▼

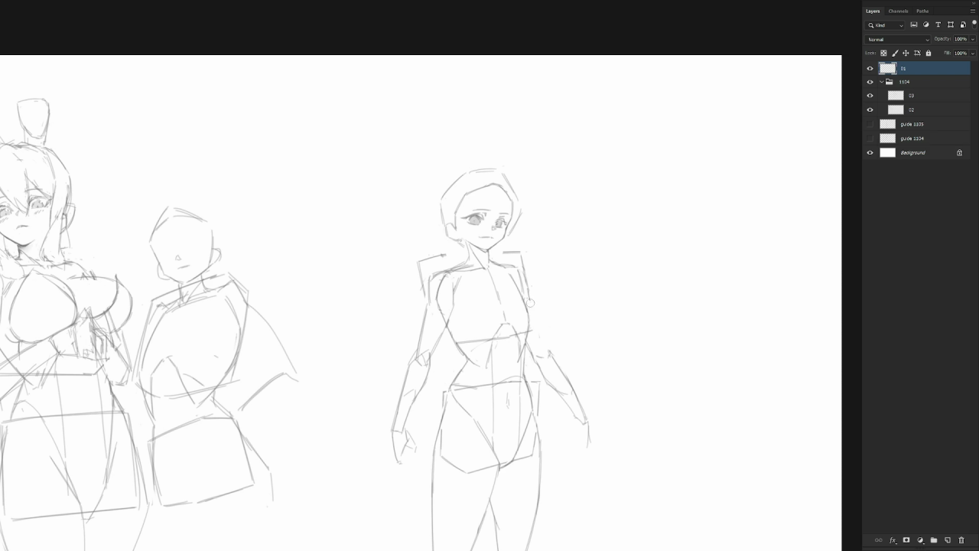
pyautogui.moveTo(531, 303); pyautogui.dragTo(545, 350)
pyautogui.press('l')
pyautogui.press('ctrl+t')
pyautogui.moveTo(589, 380)
pyautogui.mouseDown()
pyautogui.moveTo(573, 400)
pyautogui.moveTo(581, 418)
pyautogui.mouseUp()
pyautogui.press('Return')
pyautogui.press('ctrl+d')
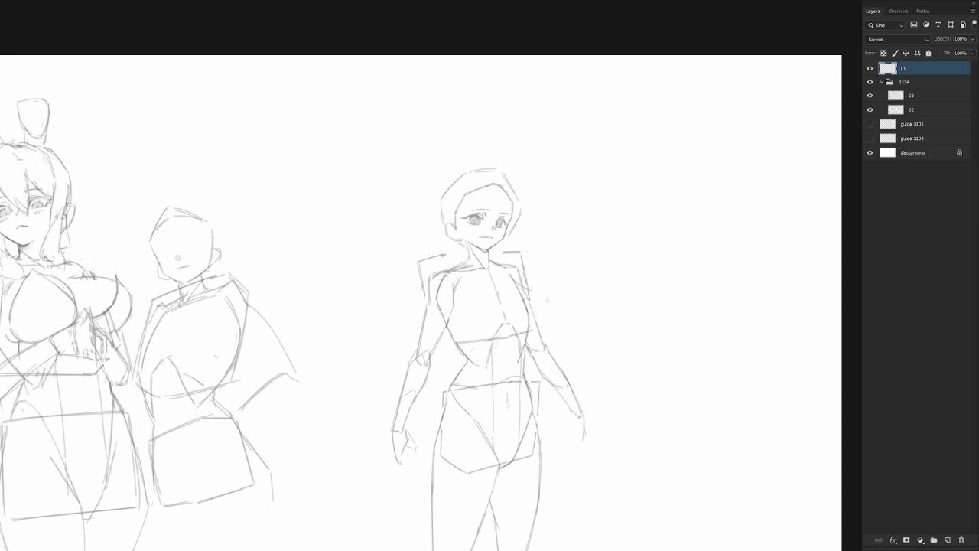
# Draw rounded breast curves across the chest, reworking strokes with undo.
pyautogui.moveTo(514, 277)
pyautogui.mouseDown()
pyautogui.moveTo(548, 299)
pyautogui.moveTo(531, 318)
pyautogui.mouseUp()
pyautogui.press('v')
pyautogui.moveTo(457, 325); pyautogui.dragTo(495, 326)
pyautogui.moveTo(464, 288)
pyautogui.mouseDown()
pyautogui.moveTo(497, 285)
pyautogui.moveTo(479, 280)
pyautogui.moveTo(503, 291)
pyautogui.moveTo(505, 304)
pyautogui.moveTo(500, 280)
pyautogui.moveTo(505, 311)
pyautogui.moveTo(493, 280)
pyautogui.moveTo(503, 282)
pyautogui.mouseUp()
pyautogui.press('ctrl+z')
pyautogui.press('ctrl+z')
pyautogui.press('ctrl+z')
pyautogui.press('ctrl+z')
pyautogui.press('ctrl+z')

▲

:: TASK ::
Beginning with the line containing "pyautogui.press('Return')" and ending with the last line of the listing above, output those lines exactly as written, without pictures.

:: TASK ANSWER ::
pyautogui.press('Return')
pyautogui.press('ctrl+d')
# Draw rounded breast curves across the chest, reworking strokes with undo.
pyautogui.moveTo(514, 277)
pyautogui.mouseDown()
pyautogui.moveTo(548, 299)
pyautogui.moveTo(531, 318)
pyautogui.mouseUp()
pyautogui.press('v')
pyautogui.moveTo(457, 325); pyautogui.dragTo(495, 326)
pyautogui.moveTo(464, 288)
pyautogui.mouseDown()
pyautogui.moveTo(497, 285)
pyautogui.moveTo(479, 280)
pyautogui.moveTo(503, 291)
pyautogui.moveTo(505, 304)
pyautogui.moveTo(500, 280)
pyautogui.moveTo(505, 311)
pyautogui.moveTo(493, 280)
pyautogui.moveTo(503, 282)
pyautogui.mouseUp()
pyautogui.press('ctrl+z')
pyautogui.press('ctrl+z')
pyautogui.press('ctrl+z')
pyautogui.press('ctrl+z')
pyautogui.press('ctrl+z')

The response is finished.